When we think about the future—about how to make sure we gain strength and our opposition lays dormant—we need to reflect on the limitations we have experienced in this era and how to make sure we don’t repeat the mistakes of the past.
In many different mobilizations, we have repeatedly confronted the same issues. When there is a small minority of people who feel comfortable standing up to the police, how do we relate to others who are not prepared to? How do we address the questions of timing and the safety of participants both inside and outside the bloc? When should we push the envelope, and when should we play a supporting role?
If we want to increase our ability to act and build relationships with other revolutionary movements, these are important questions. But we can think bigger about what we do next. How do we push for militant resistance in the face of border militarization, concentration camps, police killing, and state violence? How do we take the focus from individual fascists towards state-sanctioned racial violence.

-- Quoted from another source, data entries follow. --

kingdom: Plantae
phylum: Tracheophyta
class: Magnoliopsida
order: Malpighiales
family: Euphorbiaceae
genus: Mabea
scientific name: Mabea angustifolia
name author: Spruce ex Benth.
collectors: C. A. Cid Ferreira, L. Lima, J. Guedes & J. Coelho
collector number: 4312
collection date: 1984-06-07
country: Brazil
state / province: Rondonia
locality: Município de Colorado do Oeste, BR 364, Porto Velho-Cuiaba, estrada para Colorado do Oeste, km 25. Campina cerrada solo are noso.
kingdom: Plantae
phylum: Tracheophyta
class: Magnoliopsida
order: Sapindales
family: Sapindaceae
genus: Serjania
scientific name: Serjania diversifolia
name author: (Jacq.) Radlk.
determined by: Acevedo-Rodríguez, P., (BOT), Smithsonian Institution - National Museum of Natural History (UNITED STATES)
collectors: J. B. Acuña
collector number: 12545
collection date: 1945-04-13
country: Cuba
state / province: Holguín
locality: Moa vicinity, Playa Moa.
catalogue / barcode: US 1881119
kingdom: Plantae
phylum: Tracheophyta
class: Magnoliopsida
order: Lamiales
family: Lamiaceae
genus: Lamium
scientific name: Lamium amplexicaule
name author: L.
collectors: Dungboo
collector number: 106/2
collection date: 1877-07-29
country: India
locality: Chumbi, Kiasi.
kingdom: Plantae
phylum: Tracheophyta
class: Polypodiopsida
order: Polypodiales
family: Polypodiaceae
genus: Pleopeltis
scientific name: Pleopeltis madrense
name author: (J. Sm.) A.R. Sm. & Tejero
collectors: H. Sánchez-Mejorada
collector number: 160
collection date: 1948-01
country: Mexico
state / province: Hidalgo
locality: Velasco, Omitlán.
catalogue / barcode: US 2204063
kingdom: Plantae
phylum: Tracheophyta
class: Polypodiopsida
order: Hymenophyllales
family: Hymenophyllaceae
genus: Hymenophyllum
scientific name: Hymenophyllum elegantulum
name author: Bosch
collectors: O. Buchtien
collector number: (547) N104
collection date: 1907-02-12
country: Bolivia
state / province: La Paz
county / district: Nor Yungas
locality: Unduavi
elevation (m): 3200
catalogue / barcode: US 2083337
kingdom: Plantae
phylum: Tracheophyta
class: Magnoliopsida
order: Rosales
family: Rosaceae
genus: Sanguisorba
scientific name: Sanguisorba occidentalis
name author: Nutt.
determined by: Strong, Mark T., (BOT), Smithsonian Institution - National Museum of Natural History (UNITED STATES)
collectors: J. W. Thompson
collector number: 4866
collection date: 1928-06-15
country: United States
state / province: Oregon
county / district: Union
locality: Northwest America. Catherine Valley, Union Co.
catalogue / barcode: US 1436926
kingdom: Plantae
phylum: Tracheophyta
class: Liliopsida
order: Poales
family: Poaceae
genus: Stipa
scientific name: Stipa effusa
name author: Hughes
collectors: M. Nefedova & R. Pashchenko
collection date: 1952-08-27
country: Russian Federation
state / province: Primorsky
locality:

As we look forward to replicating the success of mass anti-fascism, we can look to use the skills we’ve built in other arenas. The Republican Party’s vision, while not quite as overt as Richard Spencer’s program, still includes systemic ethnic cleansing and concentration camps for children. How can we map the relationships that create these policies? How can we build campaigns that make it unpopular to support racialized policing and mass incarceration? How do we use research, counter-intelligence, social mapping, and street militancy against ICE and prisons? How do we use these skills in mutual aid projects as well?
On one hand, we have to build the ability to sustain and intensify our offensive organizing. On the other hand, we have to support each another through crisis capitalism.
 Rather than the kind of state-enforced “freedom of speech” in which armored riot police bludgeon the general population while fascists call for even more violence, anarchists seek real freedom, in which communities can self-organize to defend against the violence of police and fascists alike.